Glucagon-like peptide-1 receptor agonists (GLP-1RAs) are established therapies for cardiovascular risk reduction in type 2 diabetes mellitus (T2DM). With the introduction of tirzepatide, a dual glucose-dependent insulinotropic polypeptide/glucagon-like peptide-1 receptor agonist, questions have emerged regarding its comparative cardiovascular efficacy. A systematic review and frequentist network meta-analysis published in Cardiovascular Diabetology evaluated cardiovascular outcomes associated with tirzepatide and GLP-1RAs.

Eligible randomized controlled trials enrolled adults with T2D and established atherosclerotic cardiovascular disease (ASCVD) or high cardiovascular risk and reported major adverse cardiovascular events (MACE), cardiovascular mortality, all-cause mortality, non-fatal myocardial infarction (MI), or non-fatal stroke. Eleven trials met the inclusion criteria, including 10 GLP-1RA trials and the SURPASS-CVOT trial evaluating tirzepatide.

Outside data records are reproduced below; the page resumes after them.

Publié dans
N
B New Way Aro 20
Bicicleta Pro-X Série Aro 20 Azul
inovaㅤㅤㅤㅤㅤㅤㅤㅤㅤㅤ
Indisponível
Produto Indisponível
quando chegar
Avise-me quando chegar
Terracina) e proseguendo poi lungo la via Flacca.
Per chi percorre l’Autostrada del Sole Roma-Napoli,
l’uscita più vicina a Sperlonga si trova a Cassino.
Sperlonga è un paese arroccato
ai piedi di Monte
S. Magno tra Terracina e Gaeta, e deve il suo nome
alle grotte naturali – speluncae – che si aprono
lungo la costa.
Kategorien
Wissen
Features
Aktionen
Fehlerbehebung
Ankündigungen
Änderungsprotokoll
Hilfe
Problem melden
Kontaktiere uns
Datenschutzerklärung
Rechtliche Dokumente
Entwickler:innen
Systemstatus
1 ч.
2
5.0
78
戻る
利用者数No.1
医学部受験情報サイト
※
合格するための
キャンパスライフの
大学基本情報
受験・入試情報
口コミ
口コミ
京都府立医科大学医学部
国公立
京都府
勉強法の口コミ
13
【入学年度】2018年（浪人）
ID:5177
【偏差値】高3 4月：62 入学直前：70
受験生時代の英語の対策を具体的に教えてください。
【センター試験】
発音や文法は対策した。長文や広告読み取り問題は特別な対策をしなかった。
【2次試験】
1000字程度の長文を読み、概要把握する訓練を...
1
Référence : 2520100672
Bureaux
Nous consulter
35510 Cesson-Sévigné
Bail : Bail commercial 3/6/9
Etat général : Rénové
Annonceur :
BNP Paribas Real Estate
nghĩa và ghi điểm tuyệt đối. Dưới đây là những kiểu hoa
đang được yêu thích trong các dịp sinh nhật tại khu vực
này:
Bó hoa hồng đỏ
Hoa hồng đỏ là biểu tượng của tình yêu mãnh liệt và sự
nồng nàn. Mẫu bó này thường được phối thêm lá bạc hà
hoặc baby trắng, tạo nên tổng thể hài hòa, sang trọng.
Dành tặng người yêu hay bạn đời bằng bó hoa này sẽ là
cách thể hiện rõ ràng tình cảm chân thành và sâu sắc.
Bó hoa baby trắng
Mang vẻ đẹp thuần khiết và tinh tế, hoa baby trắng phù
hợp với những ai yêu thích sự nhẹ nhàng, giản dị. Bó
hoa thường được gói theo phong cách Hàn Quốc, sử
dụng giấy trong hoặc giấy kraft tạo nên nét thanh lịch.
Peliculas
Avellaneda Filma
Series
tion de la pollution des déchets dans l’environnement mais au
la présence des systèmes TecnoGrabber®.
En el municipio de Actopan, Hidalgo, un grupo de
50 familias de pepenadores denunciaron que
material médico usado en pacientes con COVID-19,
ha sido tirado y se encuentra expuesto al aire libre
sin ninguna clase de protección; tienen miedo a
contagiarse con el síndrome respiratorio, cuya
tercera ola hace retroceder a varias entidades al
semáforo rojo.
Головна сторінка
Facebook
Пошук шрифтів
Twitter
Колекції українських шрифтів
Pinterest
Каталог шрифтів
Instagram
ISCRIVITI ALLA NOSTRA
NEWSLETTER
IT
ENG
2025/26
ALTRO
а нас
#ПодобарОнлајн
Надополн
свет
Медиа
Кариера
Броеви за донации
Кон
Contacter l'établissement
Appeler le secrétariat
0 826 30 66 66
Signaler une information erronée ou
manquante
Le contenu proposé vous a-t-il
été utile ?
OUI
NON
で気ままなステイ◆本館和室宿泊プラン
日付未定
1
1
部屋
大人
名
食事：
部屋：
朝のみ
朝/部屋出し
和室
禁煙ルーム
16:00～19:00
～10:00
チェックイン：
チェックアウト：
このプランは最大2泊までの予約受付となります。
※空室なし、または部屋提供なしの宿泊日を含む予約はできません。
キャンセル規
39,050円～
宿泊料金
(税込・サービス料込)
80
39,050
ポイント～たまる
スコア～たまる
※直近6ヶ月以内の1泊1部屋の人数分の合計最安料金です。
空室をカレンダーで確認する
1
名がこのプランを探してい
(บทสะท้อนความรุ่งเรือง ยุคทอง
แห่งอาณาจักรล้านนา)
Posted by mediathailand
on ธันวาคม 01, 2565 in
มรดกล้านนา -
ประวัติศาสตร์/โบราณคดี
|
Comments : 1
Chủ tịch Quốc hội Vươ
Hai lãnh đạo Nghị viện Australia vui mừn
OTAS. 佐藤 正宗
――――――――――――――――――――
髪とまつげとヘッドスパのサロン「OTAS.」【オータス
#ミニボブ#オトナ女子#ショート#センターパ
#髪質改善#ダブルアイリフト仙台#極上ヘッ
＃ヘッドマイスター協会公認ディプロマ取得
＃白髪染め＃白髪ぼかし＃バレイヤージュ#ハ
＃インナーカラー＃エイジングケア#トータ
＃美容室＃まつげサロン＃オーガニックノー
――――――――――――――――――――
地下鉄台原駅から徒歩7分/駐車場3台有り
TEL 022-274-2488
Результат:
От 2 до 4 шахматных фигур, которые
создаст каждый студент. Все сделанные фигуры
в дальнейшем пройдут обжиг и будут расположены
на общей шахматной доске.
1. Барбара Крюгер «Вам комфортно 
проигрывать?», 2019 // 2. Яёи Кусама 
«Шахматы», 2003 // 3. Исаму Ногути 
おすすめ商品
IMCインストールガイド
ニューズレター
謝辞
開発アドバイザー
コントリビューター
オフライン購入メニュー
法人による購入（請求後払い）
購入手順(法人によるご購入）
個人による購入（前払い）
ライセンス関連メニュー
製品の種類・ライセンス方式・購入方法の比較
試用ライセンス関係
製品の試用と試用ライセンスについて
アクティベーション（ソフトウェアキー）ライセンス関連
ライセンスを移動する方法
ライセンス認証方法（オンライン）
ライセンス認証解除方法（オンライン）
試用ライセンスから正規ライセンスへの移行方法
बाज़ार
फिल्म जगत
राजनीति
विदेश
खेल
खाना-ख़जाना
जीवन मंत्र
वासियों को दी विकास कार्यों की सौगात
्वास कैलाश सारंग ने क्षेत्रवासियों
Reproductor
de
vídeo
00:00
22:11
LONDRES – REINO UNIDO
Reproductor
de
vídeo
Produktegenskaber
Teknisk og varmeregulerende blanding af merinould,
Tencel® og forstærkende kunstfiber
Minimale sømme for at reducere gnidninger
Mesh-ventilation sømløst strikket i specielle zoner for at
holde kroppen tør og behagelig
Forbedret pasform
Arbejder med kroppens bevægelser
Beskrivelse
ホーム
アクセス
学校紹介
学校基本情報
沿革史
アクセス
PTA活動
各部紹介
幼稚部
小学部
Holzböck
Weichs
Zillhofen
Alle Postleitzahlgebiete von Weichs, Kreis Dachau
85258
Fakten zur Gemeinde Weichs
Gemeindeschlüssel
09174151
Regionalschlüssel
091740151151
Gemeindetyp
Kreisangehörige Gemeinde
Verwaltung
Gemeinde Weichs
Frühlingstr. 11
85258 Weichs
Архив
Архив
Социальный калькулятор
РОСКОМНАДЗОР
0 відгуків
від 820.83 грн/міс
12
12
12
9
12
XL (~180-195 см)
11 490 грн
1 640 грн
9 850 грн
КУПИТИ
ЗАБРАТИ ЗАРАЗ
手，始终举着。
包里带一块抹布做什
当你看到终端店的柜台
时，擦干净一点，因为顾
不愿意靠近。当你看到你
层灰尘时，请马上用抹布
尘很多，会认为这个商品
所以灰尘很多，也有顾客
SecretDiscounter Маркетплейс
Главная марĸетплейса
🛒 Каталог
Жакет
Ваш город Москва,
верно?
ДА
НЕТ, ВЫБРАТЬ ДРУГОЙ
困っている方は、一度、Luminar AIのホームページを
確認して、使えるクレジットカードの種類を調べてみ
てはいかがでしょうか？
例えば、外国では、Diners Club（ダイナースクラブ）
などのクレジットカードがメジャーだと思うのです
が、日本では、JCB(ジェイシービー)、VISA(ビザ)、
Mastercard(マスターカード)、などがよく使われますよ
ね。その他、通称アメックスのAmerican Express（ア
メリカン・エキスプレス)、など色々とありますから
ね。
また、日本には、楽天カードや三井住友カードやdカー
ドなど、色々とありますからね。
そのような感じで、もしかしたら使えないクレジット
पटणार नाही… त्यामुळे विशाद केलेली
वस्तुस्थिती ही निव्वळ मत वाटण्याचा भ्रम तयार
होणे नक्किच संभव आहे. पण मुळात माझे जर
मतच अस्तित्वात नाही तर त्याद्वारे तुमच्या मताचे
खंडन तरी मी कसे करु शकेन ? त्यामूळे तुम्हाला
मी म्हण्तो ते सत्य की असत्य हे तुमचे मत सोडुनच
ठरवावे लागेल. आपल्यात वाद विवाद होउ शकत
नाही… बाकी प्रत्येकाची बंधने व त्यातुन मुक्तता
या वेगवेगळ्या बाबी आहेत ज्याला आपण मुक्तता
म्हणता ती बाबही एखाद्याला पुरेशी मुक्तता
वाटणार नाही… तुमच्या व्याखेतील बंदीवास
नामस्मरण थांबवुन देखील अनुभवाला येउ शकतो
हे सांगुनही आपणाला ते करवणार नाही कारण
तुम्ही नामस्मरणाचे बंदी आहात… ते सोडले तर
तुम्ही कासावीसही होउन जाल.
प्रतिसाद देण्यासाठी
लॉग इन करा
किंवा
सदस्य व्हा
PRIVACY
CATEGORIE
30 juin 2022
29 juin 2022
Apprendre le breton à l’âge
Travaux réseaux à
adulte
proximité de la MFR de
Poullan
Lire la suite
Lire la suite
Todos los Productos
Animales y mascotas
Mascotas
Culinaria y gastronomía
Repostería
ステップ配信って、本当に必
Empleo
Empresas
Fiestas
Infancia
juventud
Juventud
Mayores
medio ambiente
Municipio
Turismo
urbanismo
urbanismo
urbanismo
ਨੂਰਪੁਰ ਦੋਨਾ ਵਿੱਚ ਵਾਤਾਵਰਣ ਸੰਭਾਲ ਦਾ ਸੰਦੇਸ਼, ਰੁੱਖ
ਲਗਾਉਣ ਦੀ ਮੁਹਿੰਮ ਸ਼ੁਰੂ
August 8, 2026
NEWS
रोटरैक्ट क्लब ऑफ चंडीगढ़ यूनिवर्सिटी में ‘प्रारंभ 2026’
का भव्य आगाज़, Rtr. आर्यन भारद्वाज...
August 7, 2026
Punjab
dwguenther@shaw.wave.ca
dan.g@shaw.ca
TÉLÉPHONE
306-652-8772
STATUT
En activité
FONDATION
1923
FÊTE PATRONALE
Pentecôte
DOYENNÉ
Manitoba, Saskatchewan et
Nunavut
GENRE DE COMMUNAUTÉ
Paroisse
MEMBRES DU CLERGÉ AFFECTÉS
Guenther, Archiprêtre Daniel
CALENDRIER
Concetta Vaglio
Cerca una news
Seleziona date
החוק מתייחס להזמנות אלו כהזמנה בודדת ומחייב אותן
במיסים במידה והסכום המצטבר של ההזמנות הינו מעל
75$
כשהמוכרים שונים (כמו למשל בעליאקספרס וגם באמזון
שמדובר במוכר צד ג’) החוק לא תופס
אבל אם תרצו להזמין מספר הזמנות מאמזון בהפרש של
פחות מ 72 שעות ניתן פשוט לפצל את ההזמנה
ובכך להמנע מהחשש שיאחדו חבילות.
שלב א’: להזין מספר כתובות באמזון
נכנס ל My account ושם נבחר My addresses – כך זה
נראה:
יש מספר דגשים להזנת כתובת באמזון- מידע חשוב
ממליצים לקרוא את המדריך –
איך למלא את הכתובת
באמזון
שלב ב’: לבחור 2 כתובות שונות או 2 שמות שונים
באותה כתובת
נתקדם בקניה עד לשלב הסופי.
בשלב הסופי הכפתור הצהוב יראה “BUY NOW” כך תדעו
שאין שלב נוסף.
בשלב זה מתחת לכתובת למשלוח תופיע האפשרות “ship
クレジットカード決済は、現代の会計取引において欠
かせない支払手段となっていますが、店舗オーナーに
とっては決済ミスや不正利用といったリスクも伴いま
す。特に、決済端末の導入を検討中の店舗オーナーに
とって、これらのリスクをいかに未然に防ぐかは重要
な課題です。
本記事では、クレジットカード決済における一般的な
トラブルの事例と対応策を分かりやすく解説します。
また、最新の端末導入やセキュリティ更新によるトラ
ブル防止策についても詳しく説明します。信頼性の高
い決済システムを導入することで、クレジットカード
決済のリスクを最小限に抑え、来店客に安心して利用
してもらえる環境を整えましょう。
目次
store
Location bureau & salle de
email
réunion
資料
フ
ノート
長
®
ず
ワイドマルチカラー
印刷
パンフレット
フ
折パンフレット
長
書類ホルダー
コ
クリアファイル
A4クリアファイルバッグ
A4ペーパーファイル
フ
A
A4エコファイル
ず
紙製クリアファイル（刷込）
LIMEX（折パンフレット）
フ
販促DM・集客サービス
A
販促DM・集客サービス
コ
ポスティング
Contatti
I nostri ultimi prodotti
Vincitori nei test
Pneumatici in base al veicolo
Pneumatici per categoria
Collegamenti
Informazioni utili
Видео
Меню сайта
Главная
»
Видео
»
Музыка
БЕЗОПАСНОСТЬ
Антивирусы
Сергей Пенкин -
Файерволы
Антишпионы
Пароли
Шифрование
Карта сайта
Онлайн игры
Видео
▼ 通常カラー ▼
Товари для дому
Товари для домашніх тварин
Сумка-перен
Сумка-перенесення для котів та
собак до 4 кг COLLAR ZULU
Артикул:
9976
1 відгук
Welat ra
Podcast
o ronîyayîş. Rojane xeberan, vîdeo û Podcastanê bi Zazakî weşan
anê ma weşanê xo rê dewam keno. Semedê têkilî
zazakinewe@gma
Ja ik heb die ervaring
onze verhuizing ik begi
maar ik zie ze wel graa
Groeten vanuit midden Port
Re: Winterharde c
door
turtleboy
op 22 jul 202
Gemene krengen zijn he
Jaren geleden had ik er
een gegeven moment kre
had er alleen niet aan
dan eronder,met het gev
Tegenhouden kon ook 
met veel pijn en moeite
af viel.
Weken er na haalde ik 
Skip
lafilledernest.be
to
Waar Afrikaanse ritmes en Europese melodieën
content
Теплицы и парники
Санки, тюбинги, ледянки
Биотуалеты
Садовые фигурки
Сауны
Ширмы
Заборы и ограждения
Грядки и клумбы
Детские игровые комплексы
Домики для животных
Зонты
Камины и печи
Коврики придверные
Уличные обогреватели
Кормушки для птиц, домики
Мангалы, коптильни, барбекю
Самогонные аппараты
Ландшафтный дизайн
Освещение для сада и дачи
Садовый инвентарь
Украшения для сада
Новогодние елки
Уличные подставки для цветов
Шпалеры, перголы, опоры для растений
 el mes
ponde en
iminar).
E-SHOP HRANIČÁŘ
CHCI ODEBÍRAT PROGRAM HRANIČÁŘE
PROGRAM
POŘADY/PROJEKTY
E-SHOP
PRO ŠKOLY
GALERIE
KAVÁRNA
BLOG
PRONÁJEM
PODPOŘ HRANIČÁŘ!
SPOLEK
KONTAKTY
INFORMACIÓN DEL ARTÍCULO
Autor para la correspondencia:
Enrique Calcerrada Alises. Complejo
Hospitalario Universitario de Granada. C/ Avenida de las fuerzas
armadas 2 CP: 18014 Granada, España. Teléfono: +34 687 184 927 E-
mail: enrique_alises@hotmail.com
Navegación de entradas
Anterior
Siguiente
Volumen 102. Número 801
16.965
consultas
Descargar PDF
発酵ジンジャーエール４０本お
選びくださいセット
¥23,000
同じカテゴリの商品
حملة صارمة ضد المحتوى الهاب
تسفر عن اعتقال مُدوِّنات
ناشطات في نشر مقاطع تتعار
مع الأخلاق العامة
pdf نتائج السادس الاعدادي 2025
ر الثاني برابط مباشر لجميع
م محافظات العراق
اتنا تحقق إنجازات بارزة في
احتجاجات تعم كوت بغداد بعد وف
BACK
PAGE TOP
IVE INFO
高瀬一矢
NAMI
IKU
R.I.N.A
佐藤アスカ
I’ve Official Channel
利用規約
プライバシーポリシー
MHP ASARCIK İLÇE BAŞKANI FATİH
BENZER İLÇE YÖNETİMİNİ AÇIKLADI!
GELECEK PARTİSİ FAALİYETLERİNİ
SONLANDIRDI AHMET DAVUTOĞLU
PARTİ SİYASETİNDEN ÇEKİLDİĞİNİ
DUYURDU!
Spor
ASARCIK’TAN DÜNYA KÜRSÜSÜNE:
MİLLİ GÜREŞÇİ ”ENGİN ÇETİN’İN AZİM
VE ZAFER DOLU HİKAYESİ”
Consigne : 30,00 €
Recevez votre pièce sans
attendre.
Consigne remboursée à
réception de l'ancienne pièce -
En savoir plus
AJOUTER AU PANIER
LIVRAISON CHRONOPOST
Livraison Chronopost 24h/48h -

In the class-level analysis, tirzepatide was associated with lower risk of MACE compared with placebo (HR 0.79, 95% CI 0.69-0.91), along with lower cardiovascular mortality (HR 0.77, 95% CI 0.66-0.90), all-cause mortality (HR 0.74, 95% CI 0.65-0.83), non-fatal MI (HR 0.77, 95% CI 0.61-0.97), and non-fatal stroke (HR 0.79, 95% CI 0.64-0.97). Formal statistical comparisons between tirzepatide and the GLP-1RA class were not feasible within the network meta-analysis framework, although point estimates numerically favored tirzepatide versus placebo. At the agent level, tirzepatide was associated with lower MACE risk compared with placebo (HR 0.81, 95% CI 0.70–0.94) and lixisenatide (HR 0.79, 95% CI 0.65-0.97). Subgroup and sensitivity analyses did not materially alter point estimates.

These findings indicate that tirzepatide was associated with cardiovascular risk reductions compared with placebo and showed comparable efficacy to individual GLP-1 RAs in adults with T2D and elevated cardiovascular risk.